** BEGIN **

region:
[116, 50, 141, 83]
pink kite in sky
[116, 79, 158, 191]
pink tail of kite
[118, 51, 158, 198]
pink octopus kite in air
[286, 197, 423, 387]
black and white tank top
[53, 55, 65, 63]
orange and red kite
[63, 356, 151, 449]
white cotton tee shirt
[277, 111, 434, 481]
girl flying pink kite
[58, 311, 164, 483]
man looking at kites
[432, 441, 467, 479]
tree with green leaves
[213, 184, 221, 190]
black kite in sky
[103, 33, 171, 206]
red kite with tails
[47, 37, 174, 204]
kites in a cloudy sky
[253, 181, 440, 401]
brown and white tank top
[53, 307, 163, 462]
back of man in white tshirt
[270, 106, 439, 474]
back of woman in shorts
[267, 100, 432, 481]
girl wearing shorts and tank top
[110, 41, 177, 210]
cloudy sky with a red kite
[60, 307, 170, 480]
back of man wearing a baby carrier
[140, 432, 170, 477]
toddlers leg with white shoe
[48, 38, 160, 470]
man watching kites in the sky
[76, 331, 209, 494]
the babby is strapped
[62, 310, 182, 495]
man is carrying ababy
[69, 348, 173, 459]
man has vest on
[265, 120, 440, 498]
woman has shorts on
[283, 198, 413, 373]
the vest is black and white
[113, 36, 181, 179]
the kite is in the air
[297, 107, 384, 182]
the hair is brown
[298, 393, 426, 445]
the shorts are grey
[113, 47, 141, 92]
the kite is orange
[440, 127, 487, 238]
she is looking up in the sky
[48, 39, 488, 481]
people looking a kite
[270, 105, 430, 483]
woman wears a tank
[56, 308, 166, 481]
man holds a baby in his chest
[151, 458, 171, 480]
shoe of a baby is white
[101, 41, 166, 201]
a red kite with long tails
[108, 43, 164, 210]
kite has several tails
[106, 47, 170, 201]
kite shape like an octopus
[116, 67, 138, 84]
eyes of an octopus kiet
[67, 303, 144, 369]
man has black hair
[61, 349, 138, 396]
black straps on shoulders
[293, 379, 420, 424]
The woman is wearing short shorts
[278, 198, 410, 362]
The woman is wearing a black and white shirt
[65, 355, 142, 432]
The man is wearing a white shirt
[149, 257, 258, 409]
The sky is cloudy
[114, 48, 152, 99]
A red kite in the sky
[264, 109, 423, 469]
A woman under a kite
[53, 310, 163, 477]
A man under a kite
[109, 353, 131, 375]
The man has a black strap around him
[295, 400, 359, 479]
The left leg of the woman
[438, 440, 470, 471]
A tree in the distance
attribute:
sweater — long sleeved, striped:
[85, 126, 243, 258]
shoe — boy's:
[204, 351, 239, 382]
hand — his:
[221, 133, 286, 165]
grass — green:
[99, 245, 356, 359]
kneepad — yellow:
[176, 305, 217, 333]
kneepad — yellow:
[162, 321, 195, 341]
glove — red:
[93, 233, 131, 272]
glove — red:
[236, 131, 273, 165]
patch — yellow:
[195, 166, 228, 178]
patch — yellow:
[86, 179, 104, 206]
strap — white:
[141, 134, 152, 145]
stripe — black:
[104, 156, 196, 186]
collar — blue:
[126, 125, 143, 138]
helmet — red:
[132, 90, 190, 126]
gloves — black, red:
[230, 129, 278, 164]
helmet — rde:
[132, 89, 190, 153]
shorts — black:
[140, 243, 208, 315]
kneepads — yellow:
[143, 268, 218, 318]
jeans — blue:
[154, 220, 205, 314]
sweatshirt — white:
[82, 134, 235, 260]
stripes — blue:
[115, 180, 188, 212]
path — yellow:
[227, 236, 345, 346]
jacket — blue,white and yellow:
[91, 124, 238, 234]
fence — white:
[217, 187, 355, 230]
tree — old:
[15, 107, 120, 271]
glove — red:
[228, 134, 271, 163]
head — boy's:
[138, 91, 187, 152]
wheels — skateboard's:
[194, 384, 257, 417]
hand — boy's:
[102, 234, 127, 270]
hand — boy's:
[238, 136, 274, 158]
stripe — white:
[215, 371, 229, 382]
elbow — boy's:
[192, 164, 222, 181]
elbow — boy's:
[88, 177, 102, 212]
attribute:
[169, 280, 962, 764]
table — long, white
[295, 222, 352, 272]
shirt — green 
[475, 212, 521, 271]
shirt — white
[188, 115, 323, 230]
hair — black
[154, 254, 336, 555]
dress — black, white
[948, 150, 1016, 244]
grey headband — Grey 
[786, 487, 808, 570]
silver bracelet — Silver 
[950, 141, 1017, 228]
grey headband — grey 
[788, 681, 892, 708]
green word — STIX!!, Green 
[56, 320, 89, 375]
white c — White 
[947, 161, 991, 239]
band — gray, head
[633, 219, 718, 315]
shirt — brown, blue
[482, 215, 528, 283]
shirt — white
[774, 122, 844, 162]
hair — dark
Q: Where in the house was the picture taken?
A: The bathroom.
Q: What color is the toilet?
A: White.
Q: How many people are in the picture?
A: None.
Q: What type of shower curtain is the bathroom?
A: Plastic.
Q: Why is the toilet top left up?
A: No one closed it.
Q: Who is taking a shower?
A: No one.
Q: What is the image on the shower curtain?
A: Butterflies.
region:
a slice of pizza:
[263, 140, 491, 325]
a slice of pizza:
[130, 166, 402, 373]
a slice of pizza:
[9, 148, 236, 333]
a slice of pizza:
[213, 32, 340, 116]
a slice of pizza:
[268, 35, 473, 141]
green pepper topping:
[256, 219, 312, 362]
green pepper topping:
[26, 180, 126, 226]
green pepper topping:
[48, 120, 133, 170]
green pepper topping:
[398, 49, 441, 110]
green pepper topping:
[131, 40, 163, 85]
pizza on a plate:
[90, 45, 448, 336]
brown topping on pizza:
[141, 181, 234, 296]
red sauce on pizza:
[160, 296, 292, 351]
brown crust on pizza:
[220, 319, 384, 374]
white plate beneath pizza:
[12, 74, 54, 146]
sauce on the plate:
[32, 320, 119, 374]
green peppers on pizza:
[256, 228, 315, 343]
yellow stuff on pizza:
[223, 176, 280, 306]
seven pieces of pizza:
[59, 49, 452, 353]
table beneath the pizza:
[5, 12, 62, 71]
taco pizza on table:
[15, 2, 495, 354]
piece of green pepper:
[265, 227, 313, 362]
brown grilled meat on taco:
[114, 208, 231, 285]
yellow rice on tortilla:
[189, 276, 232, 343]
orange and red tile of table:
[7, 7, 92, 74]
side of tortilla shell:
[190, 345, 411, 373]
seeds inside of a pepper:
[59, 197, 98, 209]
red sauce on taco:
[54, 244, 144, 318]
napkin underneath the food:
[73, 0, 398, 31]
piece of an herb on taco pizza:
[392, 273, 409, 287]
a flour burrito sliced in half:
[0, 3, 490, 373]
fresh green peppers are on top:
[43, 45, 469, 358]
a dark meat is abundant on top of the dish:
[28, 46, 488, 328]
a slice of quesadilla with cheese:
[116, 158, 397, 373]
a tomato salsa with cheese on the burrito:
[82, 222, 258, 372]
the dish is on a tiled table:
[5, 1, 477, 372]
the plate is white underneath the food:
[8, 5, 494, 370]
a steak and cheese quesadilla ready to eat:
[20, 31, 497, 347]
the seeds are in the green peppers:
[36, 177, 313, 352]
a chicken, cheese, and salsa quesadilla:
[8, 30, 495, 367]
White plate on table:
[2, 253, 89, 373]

** END **

STATED TASK.
Convert everything in the records from the line containing "[440, 127, 487, 238]" down to the line containing "The man is wearing a white shirt" into a JSON list of strings, one string per line, omitting blank lines.

ANSWER IN FULL.
[
  "[440, 127, 487, 238]",
  "she is looking up in the sky",
  "[48, 39, 488, 481]",
  "people looking a kite",
  "[270, 105, 430, 483]",
  "woman wears a tank",
  "[56, 308, 166, 481]",
  "man holds a baby in his chest",
  "[151, 458, 171, 480]",
  "shoe of a baby is white",
  "[101, 41, 166, 201]",
  "a red kite with long tails",
  "[108, 43, 164, 210]",
  "kite has several tails",
  "[106, 47, 170, 201]",
  "kite shape like an octopus",
  "[116, 67, 138, 84]",
  "eyes of an octopus kiet",
  "[67, 303, 144, 369]",
  "man has black hair",
  "[61, 349, 138, 396]",
  "black straps on shoulders",
  "[293, 379, 420, 424]",
  "The woman is wearing short shorts",
  "[278, 198, 410, 362]",
  "The woman is wearing a black and white shirt",
  "[65, 355, 142, 432]",
  "The man is wearing a white shirt"
]